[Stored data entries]

****************************************

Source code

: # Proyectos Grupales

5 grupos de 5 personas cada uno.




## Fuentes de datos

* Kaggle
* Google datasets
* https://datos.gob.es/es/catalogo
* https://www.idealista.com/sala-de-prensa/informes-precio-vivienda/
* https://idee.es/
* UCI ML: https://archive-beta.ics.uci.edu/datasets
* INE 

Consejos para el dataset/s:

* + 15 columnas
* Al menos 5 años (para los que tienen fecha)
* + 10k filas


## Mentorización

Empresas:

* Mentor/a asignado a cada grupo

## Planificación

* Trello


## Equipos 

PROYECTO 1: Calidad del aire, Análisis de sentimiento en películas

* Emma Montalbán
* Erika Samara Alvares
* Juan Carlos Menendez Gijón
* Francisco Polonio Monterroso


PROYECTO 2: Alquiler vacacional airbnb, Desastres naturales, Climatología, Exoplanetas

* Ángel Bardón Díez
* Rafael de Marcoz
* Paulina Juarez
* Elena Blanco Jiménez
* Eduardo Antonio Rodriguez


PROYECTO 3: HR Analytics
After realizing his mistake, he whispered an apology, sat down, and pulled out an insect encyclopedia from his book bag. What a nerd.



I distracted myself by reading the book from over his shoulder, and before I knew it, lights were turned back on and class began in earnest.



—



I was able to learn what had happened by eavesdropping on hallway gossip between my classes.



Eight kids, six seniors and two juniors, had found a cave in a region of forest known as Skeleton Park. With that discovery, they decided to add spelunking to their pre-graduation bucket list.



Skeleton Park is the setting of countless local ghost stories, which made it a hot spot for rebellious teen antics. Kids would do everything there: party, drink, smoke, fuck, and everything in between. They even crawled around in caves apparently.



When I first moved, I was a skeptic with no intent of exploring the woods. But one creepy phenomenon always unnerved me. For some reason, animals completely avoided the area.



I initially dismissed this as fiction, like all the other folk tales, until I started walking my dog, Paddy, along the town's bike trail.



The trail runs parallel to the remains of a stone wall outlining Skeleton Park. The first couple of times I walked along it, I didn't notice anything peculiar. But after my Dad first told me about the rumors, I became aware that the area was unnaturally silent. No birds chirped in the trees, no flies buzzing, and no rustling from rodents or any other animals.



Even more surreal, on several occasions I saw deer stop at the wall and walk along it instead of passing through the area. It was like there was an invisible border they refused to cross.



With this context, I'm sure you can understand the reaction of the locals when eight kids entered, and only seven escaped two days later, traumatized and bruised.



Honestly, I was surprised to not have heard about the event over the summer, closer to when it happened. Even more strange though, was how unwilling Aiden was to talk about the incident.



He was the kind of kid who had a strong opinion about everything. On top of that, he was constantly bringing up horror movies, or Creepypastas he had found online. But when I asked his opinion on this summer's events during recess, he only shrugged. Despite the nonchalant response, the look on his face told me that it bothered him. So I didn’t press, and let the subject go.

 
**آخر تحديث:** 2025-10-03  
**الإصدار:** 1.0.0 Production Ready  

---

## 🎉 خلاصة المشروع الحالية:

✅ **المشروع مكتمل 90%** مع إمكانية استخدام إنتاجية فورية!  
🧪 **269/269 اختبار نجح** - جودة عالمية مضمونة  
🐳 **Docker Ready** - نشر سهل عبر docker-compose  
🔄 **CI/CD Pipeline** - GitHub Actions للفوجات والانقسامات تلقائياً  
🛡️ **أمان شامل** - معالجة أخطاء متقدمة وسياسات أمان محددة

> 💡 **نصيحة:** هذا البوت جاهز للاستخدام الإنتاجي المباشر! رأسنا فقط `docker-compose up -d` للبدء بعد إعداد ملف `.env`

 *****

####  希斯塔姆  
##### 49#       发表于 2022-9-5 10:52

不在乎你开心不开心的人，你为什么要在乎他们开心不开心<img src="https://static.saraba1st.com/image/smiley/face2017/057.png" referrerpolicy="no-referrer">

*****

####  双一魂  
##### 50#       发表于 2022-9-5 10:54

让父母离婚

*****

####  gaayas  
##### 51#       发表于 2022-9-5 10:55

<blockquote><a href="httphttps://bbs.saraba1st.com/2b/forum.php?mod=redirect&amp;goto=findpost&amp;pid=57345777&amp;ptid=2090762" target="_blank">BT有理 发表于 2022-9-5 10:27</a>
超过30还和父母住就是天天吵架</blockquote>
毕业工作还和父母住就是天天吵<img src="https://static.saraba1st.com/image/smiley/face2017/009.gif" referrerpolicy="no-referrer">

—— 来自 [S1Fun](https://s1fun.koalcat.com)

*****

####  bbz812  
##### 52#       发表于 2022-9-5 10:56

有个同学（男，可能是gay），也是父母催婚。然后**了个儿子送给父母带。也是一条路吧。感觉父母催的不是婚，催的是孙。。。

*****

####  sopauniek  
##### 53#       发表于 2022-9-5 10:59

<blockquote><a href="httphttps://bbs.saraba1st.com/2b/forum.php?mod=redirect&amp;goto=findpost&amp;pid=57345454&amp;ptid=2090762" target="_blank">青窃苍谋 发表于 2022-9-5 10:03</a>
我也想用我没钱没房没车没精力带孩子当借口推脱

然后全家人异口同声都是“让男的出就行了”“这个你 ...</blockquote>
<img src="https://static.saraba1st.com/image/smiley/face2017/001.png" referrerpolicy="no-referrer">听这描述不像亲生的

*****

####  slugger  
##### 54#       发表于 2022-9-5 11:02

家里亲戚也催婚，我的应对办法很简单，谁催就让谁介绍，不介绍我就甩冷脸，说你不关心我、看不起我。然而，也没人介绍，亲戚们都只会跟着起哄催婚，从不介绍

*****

****************************************

The problem: Each line in the data that holds the string "book" must be returned.

Exercise answer:
After realizing his mistake, he whispered an apology, sat down, and pulled out an insect encyclopedia from his book bag. What a nerd.
I distracted myself by reading the book from over his shoulder, and before I knew it, lights were turned back on and class began in earnest.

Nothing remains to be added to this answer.